The shift in tone in city government is already apparent.
Earlier this month, the City Council took the rare step of rejecting a rezoning of Manhattan’s East Side, delivering a blow to Bloomberg and developers who had forcefully backed the plan.
Then, the city’s mass-transit agency announced it was cutting its planned fare increases for 2015 and 2017 by nearly half. The agency cited an improved fiscal outlook, but Gene Russianoff, a lawyer and the spokesman for the New York Public Interest Research Group’s Straphangers Campaign, said he saw the move as reflecting a changed political climate.
“They realized in the current political atmosphere it’s unsustainable to raise the fare a lot every year,” Russianoff said. “Bloomberg’s attitude was, ‘Everything goes up.’ I think de Blasio will play it differently.”
One early test for left-leaning politicians will be the race for the next City Council Speaker. Progressive members of the council, who saw their numbers double from 10 to 20 in November, have formed a Progressive Caucus and vowed to vote as a block for the next speaker.
“The mayor-elect has been very clear about his top priorities and they all line up very well with the goals of progressives in the Council,” said Councilman Brad Lander, a co-chairman of the Progressive Caucus.

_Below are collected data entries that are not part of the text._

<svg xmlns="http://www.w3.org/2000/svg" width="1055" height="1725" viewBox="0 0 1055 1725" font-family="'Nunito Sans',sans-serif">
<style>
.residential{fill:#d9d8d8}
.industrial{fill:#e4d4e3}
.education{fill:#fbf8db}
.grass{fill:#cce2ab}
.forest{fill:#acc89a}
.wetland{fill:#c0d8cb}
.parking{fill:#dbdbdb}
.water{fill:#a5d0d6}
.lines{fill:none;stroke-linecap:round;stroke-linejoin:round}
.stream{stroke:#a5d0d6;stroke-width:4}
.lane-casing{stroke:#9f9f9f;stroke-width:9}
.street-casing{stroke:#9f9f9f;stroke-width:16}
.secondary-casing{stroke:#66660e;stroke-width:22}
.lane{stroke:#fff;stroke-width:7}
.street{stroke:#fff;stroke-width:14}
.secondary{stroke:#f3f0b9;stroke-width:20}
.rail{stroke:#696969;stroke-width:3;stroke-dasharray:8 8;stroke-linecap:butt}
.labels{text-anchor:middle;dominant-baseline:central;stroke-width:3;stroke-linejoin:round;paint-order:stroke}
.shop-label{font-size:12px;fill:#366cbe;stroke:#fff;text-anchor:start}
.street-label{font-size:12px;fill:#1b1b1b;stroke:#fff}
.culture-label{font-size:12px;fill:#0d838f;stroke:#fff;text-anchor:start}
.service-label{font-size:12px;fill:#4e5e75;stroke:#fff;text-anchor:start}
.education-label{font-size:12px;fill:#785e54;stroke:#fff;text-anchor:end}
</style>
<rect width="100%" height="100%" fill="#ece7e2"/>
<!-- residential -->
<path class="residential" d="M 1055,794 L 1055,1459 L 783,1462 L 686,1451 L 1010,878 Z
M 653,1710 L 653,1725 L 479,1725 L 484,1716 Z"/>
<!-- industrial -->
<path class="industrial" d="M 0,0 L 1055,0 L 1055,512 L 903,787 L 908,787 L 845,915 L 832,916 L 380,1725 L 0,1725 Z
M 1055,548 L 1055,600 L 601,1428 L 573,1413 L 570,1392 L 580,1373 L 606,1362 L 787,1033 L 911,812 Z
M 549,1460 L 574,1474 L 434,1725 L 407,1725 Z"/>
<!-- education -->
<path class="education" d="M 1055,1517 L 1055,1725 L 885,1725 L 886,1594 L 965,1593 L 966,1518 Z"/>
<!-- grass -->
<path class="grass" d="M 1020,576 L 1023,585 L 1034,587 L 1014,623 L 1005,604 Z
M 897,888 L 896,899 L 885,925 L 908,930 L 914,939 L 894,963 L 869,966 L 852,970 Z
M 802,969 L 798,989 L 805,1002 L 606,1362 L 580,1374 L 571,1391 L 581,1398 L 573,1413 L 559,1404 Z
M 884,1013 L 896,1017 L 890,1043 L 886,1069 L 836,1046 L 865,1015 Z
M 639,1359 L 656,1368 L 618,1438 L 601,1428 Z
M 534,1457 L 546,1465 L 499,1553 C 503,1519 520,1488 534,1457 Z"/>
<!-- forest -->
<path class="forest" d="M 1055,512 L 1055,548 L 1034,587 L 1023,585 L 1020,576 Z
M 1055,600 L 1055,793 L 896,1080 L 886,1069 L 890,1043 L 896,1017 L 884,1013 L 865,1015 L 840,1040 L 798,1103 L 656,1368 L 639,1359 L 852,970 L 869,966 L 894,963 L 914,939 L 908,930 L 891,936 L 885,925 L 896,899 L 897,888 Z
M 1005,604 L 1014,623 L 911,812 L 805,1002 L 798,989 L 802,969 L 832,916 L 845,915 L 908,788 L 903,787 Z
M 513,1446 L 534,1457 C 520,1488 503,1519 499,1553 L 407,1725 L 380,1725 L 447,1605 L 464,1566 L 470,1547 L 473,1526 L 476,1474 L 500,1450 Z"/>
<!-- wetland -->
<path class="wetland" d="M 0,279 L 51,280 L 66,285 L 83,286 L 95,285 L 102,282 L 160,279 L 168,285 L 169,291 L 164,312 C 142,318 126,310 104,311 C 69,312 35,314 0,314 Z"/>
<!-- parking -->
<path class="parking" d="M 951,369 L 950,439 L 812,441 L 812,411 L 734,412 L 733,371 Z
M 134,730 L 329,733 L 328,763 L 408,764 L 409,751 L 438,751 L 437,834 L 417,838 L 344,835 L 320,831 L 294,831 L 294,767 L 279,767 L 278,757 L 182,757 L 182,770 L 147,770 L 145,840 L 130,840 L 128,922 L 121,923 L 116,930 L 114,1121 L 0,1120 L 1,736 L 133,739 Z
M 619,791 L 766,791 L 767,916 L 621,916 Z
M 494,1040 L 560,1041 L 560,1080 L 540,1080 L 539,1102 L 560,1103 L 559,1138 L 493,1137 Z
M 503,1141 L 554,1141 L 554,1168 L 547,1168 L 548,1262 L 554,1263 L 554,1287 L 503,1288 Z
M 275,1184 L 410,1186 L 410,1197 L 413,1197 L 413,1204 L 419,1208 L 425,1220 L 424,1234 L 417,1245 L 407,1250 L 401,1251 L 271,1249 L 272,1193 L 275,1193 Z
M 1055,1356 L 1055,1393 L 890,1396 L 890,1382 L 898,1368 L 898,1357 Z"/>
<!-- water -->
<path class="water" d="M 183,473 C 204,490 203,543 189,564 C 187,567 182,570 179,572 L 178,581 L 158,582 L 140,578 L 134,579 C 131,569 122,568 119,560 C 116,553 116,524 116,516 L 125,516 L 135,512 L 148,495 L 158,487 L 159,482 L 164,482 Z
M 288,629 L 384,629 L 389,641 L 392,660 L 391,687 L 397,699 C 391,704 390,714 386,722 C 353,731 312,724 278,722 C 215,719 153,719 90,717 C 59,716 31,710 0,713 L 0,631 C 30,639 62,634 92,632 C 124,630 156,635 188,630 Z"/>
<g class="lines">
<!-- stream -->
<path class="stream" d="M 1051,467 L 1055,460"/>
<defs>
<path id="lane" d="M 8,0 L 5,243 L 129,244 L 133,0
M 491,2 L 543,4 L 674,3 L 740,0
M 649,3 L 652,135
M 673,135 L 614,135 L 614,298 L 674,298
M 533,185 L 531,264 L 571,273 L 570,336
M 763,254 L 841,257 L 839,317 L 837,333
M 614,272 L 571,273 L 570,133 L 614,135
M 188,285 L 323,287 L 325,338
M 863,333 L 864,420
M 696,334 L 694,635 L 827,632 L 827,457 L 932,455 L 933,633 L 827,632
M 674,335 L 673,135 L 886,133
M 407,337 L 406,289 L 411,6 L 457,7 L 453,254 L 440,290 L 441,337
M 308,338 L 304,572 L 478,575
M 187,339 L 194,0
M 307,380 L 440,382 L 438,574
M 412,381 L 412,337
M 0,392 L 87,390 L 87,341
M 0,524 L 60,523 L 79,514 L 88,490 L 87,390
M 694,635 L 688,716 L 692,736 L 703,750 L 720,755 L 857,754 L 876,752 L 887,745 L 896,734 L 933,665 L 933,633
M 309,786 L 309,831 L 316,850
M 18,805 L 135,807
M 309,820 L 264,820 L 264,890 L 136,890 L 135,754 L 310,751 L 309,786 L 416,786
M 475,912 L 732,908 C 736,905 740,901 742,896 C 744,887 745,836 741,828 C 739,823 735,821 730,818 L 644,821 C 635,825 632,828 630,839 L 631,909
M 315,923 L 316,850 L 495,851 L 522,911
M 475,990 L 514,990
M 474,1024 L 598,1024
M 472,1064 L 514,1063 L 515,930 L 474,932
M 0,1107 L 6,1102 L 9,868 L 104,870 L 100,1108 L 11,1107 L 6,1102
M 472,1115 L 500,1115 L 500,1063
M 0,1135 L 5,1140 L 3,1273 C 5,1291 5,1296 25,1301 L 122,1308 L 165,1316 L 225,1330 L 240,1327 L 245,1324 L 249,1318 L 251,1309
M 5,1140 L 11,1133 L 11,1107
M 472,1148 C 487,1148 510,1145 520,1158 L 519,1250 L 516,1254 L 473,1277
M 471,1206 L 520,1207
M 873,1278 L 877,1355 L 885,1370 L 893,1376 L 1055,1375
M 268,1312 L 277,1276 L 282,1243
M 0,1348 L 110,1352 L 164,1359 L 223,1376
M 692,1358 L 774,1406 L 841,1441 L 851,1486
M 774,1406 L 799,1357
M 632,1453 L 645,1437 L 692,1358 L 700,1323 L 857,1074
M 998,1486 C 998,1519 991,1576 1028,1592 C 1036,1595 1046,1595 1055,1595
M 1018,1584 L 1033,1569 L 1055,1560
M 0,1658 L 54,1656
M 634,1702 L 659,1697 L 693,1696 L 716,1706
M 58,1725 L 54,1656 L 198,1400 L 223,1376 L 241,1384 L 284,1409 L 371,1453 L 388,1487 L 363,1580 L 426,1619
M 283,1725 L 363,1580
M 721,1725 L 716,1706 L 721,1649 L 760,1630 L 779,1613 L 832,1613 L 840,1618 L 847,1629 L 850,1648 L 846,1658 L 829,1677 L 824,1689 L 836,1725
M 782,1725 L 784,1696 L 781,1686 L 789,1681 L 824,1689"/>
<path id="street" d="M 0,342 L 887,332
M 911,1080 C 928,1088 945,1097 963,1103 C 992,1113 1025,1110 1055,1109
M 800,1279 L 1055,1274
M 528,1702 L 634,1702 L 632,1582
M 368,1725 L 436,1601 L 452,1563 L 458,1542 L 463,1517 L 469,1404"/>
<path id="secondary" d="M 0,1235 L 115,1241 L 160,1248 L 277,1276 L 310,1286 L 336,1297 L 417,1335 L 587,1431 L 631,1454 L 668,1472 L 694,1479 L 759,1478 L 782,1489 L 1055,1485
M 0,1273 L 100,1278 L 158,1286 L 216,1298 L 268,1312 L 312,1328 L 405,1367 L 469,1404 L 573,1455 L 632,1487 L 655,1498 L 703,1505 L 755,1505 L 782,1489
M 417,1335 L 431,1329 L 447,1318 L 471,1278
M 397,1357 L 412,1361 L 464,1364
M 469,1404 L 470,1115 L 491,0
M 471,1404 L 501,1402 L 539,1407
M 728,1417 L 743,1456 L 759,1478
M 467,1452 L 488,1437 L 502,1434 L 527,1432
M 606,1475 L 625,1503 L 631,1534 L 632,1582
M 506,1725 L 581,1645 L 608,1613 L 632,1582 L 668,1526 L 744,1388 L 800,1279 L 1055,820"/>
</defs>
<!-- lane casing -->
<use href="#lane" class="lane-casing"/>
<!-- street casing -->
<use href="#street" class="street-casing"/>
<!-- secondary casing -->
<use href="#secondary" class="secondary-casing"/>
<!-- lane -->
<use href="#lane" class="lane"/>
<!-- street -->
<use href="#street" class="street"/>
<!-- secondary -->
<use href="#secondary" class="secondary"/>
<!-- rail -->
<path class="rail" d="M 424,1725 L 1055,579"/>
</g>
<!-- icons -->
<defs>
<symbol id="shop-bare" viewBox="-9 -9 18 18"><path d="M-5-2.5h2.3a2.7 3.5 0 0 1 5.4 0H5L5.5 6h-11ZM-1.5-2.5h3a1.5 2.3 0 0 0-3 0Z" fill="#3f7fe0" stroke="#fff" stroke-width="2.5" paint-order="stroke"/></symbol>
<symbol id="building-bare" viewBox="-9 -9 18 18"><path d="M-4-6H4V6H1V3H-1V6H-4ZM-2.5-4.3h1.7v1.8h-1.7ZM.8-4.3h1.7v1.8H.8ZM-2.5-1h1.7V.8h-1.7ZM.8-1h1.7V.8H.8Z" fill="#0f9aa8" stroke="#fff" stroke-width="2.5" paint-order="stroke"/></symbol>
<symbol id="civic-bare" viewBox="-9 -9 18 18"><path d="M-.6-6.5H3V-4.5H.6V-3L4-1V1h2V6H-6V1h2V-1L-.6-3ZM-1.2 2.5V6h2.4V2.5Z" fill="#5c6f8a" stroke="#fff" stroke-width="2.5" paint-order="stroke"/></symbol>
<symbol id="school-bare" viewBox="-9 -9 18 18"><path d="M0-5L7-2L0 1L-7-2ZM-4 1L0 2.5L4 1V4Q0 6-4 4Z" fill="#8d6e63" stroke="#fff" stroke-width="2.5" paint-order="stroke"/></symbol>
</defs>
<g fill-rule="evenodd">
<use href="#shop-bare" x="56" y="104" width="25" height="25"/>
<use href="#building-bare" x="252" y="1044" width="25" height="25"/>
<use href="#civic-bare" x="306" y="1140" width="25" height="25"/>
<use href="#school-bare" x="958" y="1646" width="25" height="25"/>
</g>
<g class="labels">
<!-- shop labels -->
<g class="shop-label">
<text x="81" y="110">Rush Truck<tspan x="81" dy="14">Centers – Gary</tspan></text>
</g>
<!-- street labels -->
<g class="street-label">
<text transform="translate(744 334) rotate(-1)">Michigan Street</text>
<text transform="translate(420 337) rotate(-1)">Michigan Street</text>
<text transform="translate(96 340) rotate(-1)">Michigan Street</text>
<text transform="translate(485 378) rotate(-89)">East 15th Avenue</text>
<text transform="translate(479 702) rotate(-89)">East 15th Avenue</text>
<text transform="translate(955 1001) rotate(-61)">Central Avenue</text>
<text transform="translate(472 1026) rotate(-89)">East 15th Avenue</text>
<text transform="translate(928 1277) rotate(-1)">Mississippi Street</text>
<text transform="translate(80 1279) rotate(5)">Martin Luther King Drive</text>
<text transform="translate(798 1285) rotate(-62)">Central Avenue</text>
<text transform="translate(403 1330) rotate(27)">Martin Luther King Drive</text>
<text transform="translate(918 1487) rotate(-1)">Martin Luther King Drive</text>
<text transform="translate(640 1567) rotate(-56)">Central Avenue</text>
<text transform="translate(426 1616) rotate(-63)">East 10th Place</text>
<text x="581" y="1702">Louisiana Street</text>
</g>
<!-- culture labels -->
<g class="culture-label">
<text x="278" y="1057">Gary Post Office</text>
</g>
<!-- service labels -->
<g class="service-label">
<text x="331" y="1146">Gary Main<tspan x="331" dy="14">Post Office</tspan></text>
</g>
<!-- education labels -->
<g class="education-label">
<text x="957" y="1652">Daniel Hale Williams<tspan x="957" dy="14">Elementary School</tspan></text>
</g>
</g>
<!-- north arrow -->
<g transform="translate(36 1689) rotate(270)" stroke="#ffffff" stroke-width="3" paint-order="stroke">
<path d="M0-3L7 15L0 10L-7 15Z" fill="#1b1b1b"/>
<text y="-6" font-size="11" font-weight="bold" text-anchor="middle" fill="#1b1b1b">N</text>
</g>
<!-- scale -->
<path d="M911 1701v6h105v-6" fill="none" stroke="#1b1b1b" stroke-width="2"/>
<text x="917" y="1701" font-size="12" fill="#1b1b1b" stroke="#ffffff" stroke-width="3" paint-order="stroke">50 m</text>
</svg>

On many issues, the liberals will find an ally in the city’s next Public Advocate, former councilwoman Letitia James. While James and de Blasio endorsed one another for the respective posts during the campaign, the new public advocate has pledged to keep rigorous checks and balances on the mayor.
James, a champion of minority and women’s rights, vocally opposed big development in her section of Brooklyn during her 10 years in the City Council, including the Atlantic Yards development and the recently opened Barclays Center, home to the Brooklyn Nets professional basketball team.

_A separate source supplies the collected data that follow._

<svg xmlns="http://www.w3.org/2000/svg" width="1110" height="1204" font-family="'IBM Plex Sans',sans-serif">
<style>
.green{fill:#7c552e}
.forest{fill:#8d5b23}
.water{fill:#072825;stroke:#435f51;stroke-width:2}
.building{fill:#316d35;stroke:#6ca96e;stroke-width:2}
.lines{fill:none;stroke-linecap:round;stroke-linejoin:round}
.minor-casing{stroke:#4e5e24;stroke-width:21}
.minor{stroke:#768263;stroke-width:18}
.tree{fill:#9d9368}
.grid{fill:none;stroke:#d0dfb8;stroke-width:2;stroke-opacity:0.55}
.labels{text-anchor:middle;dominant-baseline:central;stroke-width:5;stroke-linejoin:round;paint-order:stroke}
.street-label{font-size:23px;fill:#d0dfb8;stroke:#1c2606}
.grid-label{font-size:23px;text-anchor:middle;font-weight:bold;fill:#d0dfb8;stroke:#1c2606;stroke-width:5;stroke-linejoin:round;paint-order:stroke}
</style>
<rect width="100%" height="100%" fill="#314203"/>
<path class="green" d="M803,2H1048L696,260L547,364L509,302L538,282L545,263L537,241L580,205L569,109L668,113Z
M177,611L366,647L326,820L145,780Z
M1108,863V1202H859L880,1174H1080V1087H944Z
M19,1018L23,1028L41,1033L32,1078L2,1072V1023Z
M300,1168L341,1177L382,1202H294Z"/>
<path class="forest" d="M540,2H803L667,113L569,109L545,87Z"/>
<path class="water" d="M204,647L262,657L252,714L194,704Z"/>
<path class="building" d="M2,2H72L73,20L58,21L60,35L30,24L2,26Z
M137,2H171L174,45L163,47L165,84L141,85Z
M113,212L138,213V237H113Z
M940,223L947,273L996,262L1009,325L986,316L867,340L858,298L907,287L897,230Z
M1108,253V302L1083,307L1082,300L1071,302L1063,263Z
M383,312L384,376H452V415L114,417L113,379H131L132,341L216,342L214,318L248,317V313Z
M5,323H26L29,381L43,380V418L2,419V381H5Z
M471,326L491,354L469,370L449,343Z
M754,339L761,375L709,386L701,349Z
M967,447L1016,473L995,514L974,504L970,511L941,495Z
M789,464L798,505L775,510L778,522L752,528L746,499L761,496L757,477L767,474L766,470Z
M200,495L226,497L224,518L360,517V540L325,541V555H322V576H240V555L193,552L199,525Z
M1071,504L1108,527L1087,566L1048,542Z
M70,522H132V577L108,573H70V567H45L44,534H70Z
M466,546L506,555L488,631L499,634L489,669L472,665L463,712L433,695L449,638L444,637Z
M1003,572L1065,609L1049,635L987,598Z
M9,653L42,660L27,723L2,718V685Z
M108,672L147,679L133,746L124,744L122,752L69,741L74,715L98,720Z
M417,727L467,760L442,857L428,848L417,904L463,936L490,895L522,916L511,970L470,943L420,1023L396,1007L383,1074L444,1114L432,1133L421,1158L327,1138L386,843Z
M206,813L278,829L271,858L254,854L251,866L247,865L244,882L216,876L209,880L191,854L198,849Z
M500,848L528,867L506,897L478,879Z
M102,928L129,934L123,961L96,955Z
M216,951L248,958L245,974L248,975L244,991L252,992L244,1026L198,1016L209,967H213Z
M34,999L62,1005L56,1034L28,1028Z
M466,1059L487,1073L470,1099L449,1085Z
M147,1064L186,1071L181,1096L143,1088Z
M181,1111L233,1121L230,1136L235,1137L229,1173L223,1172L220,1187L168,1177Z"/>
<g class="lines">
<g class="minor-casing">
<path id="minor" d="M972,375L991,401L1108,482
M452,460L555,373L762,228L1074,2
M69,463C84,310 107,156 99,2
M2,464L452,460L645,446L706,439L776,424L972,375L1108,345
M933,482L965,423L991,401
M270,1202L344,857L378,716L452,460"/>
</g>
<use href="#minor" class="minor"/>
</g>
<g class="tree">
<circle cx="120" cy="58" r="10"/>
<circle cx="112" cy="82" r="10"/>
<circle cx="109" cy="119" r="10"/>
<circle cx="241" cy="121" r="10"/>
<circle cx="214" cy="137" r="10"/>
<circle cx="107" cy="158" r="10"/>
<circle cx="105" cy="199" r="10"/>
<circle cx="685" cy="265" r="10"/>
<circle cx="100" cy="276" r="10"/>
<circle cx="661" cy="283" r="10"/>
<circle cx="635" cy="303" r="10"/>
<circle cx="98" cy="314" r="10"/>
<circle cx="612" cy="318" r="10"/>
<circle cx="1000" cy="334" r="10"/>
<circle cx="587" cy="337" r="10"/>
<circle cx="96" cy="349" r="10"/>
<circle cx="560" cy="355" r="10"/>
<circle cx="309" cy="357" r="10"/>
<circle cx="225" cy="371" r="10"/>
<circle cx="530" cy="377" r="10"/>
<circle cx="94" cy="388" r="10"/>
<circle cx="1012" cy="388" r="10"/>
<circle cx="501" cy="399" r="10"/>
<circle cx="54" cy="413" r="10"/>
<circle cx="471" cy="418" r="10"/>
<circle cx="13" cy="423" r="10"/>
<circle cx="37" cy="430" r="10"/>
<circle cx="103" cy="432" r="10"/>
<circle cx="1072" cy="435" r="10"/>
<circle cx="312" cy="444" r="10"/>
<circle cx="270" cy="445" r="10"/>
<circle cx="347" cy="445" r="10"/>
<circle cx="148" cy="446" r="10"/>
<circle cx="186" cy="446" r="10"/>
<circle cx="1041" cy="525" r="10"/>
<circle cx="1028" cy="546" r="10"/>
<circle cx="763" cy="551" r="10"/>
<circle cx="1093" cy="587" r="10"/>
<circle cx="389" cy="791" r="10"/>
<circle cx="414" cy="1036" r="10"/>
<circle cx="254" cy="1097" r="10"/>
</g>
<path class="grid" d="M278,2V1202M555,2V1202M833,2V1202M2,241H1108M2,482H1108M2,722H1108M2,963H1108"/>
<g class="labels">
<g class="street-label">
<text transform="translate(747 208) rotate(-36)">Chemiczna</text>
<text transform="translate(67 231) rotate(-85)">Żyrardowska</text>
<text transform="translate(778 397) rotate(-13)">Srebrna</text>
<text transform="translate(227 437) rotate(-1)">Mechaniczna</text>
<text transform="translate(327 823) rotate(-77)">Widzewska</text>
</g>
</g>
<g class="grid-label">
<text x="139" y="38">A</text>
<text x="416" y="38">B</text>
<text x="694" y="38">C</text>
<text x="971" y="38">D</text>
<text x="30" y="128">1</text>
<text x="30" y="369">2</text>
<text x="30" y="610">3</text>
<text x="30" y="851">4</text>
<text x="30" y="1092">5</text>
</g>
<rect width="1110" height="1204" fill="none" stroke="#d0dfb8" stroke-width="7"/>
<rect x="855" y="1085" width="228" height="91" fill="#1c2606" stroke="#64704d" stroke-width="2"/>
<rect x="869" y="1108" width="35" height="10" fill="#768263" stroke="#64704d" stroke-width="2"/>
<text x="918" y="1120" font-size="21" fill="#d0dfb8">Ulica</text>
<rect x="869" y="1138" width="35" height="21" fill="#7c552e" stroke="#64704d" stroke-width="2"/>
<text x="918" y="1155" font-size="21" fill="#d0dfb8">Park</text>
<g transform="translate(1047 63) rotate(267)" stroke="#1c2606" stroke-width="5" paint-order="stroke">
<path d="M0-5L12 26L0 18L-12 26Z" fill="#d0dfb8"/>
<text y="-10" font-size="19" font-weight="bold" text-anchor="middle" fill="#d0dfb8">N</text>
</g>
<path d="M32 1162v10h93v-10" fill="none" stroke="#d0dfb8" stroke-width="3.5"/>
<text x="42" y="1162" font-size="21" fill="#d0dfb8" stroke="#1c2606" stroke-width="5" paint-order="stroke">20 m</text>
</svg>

As liberals prepare their political wish lists, the city’s Republicans, outnumbered six-to-one by Democrats, are wary.
“We’ve had 20 years of success under Republican mayors,” said Manhattan Republican Party Chairman Dan Isaacs. “Improved safety, crime is down, business and real estate is thriving. But in some ways we were victims of our success. It’s hard to impart to people that the gains we’ve made could be lost very quickly.”
Muzzio said the challenge now is maintaining the progress logged under Bloomberg while making the city more inclusive.
“Bill isn’t a bomb-thrower,” he said. “There’s going to be a lot of continuity with Bloomberg. There has to be.”
Editor’s note: We wonder what will effect be in Harlem.